* Task description:
Every line of the material below that holds the string "interact" should be copied.

* The data:
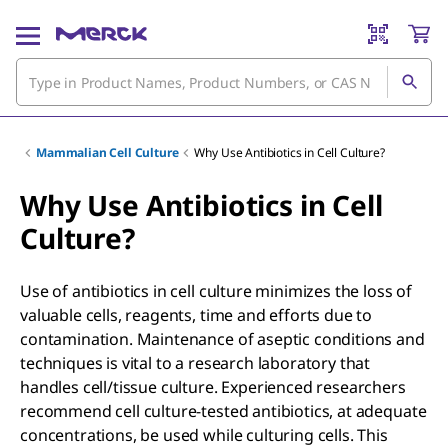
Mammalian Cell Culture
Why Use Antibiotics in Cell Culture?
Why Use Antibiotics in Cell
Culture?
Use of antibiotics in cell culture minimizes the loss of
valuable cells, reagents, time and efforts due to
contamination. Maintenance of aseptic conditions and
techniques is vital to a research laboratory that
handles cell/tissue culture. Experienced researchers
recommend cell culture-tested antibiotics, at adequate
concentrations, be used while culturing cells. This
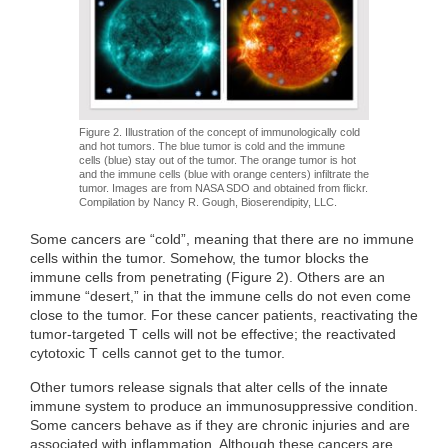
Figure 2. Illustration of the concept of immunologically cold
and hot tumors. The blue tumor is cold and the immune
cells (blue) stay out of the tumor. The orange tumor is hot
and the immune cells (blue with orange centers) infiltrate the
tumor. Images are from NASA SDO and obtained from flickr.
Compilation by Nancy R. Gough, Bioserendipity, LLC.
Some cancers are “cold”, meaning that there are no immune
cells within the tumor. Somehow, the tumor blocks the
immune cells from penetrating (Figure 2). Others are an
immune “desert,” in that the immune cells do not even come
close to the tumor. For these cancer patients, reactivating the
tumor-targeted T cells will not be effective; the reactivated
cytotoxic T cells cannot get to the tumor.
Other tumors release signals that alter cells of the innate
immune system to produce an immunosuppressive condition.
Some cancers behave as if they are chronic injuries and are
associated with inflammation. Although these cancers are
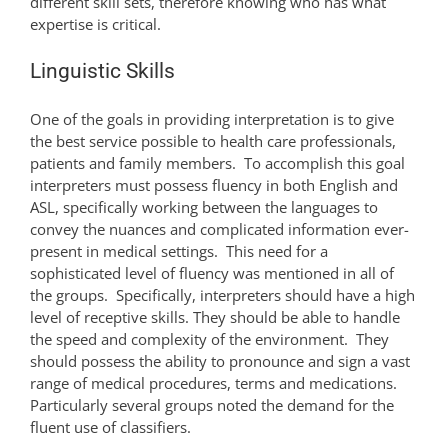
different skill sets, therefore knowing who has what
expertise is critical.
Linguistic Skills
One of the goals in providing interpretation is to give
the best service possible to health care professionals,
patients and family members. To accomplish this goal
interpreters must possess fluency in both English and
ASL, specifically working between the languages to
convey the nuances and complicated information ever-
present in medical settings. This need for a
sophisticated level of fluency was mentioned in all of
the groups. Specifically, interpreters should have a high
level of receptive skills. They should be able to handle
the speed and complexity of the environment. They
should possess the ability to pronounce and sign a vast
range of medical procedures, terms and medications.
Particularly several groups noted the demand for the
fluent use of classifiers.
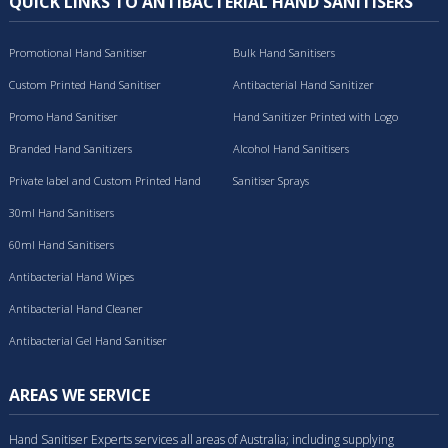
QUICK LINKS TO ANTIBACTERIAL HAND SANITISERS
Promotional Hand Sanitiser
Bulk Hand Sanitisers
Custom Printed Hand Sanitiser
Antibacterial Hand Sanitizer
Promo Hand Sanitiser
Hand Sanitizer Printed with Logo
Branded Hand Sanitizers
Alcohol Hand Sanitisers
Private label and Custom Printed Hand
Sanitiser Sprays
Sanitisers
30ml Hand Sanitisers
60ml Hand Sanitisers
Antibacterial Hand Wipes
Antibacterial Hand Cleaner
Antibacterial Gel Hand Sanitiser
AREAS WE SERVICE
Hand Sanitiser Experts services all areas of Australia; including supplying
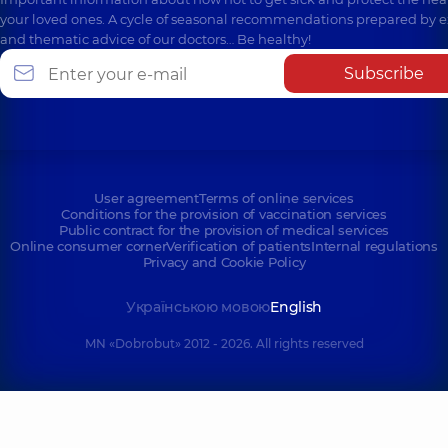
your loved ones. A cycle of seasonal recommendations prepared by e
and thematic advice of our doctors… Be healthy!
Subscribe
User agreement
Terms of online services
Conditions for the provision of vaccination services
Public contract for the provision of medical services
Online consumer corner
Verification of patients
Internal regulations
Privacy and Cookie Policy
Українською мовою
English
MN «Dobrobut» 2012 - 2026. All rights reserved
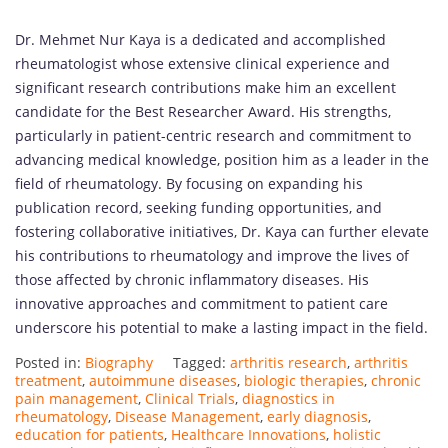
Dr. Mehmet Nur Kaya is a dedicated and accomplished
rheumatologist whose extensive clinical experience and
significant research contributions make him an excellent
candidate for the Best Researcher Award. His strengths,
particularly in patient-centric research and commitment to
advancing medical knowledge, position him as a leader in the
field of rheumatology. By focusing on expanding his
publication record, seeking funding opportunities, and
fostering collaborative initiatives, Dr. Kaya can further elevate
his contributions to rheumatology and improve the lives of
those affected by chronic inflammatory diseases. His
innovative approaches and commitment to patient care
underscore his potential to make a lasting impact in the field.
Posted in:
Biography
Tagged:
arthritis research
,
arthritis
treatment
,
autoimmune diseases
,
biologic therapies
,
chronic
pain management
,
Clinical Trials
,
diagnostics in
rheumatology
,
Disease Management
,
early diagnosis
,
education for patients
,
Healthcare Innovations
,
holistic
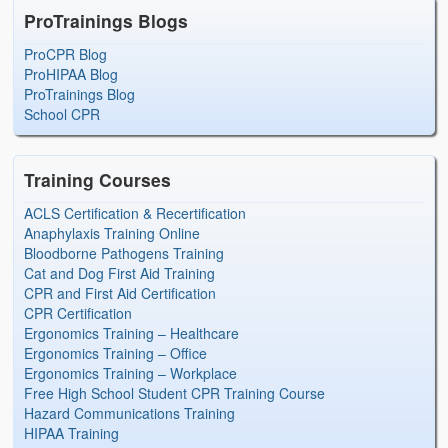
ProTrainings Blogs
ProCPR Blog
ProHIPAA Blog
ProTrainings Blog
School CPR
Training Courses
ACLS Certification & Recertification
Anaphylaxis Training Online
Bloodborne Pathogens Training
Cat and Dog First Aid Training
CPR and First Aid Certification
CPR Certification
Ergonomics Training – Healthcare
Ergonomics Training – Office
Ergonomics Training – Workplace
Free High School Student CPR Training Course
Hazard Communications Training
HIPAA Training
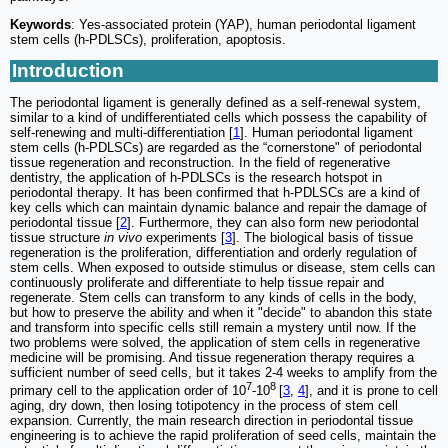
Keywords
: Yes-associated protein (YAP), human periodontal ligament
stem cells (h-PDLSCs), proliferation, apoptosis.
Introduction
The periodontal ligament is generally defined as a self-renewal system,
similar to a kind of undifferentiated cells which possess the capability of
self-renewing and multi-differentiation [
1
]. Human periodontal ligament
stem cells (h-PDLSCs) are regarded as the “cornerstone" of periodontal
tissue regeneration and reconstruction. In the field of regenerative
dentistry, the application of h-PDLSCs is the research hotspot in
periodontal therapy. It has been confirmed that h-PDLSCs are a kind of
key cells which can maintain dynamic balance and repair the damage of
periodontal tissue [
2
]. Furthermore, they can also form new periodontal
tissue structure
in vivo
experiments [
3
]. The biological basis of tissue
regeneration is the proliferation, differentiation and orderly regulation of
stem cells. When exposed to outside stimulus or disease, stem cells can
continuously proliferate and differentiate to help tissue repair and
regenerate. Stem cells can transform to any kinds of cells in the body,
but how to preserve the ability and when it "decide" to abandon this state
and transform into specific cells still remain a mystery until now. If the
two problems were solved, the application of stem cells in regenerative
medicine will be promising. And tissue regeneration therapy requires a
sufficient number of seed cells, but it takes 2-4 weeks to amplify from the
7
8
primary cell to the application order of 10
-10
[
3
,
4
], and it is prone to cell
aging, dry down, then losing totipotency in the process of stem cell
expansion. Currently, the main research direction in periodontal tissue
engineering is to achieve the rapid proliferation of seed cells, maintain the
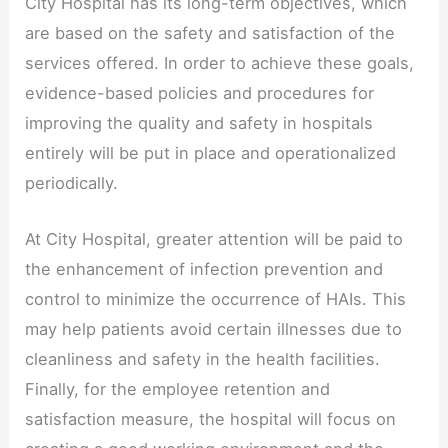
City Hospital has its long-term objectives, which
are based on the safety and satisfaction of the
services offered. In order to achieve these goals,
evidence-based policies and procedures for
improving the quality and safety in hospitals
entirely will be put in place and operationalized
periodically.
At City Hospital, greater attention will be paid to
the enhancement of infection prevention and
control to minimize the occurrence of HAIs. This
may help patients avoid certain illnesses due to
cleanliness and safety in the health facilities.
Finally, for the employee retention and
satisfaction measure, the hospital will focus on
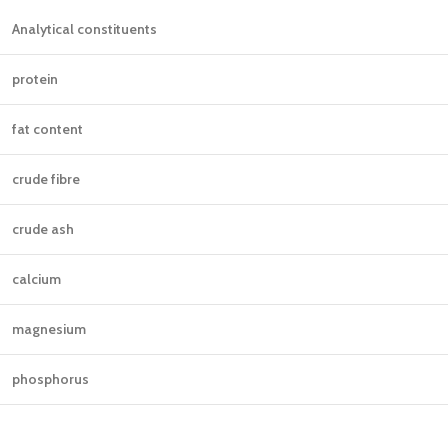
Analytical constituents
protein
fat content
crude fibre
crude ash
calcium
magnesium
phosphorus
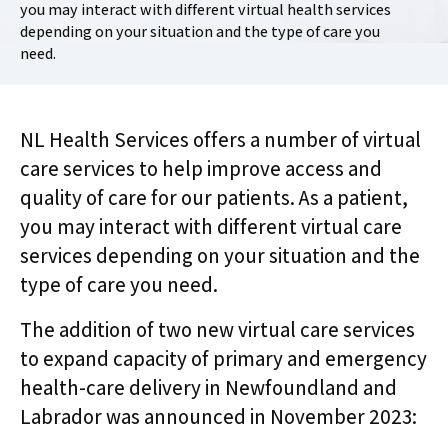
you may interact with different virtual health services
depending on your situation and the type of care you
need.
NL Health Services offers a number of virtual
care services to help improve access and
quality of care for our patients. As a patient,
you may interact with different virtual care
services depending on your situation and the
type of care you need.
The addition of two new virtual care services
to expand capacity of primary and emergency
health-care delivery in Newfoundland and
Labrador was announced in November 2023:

* Task response:
you may interact with different virtual health services
you may interact with different virtual care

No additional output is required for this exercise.